Vice President, AARP and Former Chair, White House Initiative on Asian Americans and Pacific Islanders
Since July 2013, Daphne Kwok has been Vice President of Multicultural Leadership for the Asian American & Pacific Islander Audience Strategy at AARP. Her work empowers Asian Americans & Pacific Islanders (AAPIs) to choose how they live as they age. She brings to AARP her experience as a “leader of leaders” through her community service in promoting and empowering the AAPI community.
Daphne Kwok was appointed in July 2010 by President Barack Obama to Chair his Advisory Commission on Asian Americans and Pacific Islanders. The Commission served as the “eyes and ears” of the community advising the President and the federal government about the issues impacting the AAPI community. As Chair, Ms. Kwok met with AAPI communities throughout the country listening to the needs of community members from AAPI medical students to emerging Bhutanese, Burmese, Mongolian communities. She connected the AAPI constituents with regional federal agency representatives through Town Halls and Forums, provided opportunities for federal agencies to learn about the diverse communities, and for the communities to learn about the programs and services of the agencies. Ms. Kwok concluded her term as chair in May 2014 but continued as a commissioner till February 2017.
Prior to returning to DC, Ms. Kwok was Executive Director of Asians & Pacific Islanders with Disabilities of California giving a voice and a face to AAPIs with disabilities. She was also the Executive Director of the Angel Island Immigration Station Foundation in San Francisco preserving and restoring the Angel Island Immigration Station, the Ellis Island of the West.

== What to do ==
Please decide whether each statement below agrees with the Daphne Kwok biography above, answering yes or no and quoting the deciding words from the biography.
1. President Barack Obama appointed Kwok in July 2010 to chair his Advisory Commission on Asian Americans and Pacific Islanders.
2. Kwok left the Commission entirely in May 2014.
3. The Angel Island Immigration Station Foundation, which Kwok directed, is in Sacramento.

== Provided data ==
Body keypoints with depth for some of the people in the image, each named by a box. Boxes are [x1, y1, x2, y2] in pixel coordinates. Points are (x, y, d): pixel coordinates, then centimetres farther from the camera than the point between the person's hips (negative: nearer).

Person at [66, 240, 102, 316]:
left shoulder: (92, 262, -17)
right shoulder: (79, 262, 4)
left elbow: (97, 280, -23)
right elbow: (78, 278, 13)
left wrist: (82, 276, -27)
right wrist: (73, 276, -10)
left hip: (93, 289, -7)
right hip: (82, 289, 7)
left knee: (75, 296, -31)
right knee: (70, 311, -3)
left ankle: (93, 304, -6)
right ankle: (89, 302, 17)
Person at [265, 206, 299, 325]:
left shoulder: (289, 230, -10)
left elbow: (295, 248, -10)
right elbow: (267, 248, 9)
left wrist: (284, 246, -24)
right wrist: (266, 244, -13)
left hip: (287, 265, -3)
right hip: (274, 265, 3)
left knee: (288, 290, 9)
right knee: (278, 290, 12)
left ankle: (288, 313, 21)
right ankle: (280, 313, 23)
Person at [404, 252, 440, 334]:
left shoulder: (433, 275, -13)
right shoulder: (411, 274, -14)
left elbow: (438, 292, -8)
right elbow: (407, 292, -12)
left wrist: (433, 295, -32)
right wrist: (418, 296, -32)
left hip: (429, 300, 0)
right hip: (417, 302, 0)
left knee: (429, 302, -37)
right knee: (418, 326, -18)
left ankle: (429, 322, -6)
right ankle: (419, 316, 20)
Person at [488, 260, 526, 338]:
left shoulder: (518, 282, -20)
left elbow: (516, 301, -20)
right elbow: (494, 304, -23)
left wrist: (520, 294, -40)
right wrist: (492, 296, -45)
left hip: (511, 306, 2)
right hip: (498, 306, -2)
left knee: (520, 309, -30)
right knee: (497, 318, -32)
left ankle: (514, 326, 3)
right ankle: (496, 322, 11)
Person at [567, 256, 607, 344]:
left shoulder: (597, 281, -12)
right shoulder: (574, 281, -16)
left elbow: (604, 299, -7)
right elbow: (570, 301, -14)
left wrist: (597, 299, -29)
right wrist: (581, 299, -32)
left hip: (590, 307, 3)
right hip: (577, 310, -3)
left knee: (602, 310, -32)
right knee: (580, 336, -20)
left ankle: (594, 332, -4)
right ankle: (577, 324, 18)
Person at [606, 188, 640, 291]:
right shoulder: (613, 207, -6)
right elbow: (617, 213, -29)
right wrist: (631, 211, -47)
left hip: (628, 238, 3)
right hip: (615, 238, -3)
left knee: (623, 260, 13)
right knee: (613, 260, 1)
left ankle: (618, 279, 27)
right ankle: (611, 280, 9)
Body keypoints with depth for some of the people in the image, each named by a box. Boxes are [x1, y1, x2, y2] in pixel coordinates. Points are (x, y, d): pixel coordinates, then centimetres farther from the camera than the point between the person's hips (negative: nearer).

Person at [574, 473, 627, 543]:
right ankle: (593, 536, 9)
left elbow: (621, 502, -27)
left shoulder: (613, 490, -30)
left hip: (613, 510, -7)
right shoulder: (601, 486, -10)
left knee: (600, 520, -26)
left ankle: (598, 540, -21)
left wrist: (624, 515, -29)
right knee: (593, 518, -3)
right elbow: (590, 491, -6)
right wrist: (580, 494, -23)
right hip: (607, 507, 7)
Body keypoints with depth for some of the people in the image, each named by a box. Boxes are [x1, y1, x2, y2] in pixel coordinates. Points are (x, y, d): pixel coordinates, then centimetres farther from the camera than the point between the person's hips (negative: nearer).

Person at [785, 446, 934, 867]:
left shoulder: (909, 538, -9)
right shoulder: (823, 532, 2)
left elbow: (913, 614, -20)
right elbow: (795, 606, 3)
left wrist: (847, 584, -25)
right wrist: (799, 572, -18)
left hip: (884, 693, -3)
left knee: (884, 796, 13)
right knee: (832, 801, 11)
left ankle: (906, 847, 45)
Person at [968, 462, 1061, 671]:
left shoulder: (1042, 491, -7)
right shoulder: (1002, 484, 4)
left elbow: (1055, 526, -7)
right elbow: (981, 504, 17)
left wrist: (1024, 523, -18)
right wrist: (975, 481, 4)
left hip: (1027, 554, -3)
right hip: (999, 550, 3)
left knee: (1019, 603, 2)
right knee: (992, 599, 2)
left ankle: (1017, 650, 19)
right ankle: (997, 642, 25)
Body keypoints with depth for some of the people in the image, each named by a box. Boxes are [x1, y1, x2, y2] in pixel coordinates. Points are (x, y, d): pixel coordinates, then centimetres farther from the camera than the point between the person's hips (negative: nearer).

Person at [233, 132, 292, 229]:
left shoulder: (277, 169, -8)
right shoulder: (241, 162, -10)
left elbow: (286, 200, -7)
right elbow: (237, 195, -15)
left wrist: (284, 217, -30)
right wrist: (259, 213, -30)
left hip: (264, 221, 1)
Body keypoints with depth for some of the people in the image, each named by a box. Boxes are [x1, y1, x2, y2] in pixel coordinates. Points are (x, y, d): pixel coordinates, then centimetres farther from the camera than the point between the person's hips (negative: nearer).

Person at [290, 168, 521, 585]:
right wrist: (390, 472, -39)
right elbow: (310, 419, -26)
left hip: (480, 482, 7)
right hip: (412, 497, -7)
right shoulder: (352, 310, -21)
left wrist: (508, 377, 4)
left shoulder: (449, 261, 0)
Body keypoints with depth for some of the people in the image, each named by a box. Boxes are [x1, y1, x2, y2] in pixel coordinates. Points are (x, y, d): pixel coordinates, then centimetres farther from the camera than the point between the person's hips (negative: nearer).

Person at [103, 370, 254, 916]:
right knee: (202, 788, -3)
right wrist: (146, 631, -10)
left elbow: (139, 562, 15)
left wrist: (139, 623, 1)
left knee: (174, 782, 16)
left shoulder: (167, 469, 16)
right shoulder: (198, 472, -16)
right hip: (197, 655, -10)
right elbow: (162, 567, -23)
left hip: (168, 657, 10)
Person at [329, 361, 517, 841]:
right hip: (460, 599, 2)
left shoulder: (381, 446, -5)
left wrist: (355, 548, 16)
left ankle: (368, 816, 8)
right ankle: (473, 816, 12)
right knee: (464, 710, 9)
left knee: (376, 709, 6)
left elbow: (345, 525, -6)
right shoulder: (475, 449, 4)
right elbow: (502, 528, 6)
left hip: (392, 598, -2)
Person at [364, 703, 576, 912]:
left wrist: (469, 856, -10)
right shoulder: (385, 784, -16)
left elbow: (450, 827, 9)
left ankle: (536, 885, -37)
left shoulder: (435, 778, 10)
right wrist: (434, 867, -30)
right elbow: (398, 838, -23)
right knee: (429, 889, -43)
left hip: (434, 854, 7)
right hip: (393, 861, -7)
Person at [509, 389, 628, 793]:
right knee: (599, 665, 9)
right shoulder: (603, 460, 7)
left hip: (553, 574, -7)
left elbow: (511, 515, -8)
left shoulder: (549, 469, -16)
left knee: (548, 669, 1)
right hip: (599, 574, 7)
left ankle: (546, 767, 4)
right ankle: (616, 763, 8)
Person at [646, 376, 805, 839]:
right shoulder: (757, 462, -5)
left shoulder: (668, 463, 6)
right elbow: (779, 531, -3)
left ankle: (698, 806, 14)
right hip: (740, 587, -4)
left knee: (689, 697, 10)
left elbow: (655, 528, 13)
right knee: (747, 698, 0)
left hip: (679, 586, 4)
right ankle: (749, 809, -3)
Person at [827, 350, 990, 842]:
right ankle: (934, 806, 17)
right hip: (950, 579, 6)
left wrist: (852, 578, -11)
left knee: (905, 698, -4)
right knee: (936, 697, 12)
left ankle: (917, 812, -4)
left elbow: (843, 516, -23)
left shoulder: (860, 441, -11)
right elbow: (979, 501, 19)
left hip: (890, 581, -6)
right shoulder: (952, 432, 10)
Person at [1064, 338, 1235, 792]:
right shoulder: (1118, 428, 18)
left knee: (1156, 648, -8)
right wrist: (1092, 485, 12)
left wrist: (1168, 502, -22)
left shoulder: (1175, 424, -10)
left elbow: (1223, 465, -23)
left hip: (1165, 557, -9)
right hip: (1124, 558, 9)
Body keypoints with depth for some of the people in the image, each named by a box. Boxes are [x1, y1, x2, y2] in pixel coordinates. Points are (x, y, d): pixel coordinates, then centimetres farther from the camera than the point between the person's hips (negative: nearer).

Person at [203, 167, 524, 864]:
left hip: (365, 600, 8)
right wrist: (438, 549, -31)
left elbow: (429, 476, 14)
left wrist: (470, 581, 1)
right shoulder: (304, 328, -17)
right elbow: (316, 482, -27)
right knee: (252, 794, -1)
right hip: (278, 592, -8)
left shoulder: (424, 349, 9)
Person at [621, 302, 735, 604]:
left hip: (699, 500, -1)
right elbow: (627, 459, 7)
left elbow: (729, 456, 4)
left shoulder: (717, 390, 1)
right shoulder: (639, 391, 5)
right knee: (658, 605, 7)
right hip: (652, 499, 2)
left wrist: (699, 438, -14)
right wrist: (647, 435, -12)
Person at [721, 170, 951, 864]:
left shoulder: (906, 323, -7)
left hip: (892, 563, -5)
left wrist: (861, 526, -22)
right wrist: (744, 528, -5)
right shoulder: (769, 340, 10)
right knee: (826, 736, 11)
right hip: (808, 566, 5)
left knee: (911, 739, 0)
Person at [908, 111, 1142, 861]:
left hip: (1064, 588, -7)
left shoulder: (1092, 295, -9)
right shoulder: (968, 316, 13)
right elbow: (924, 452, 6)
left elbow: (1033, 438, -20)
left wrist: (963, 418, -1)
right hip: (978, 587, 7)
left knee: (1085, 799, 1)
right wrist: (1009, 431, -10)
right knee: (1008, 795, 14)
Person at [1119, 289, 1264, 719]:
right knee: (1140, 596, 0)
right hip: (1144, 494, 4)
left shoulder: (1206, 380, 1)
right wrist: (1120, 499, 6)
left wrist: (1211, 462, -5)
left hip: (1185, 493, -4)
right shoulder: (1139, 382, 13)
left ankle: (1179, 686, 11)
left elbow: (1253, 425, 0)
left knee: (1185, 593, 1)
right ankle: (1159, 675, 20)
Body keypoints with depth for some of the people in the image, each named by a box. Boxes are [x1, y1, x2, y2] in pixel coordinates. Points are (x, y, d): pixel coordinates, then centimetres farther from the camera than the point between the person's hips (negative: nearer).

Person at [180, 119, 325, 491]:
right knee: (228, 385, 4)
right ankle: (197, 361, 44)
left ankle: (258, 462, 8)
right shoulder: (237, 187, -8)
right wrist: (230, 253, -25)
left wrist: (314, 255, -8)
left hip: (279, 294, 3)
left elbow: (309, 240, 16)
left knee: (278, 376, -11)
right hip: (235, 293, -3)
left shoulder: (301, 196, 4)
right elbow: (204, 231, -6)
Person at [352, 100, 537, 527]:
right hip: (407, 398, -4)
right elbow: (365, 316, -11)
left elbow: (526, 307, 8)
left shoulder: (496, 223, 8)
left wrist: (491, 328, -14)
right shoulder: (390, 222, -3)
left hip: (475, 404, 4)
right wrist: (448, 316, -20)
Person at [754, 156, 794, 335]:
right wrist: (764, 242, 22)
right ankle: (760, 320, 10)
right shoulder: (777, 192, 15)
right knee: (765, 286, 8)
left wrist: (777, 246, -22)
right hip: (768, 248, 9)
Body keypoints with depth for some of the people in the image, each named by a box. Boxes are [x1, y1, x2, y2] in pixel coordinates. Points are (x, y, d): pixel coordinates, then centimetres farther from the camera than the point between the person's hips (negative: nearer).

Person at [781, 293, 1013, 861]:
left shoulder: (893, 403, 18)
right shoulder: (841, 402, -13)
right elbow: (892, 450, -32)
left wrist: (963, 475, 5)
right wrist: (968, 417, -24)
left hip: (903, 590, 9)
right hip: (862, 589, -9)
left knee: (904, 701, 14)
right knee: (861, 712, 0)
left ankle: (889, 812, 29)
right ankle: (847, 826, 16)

== Task result ==
1. Yes: "Daphne Kwok was appointed in July 2010 by President Barack Obama to Chair his Advisory Commission on Asian Americans and Pacific Islanders."
2. No: "Ms. Kwok concluded her term as chair in May 2014 but continued as a commissioner till February 2017."
3. No: "the Angel Island Immigration Station Foundation in San Francisco"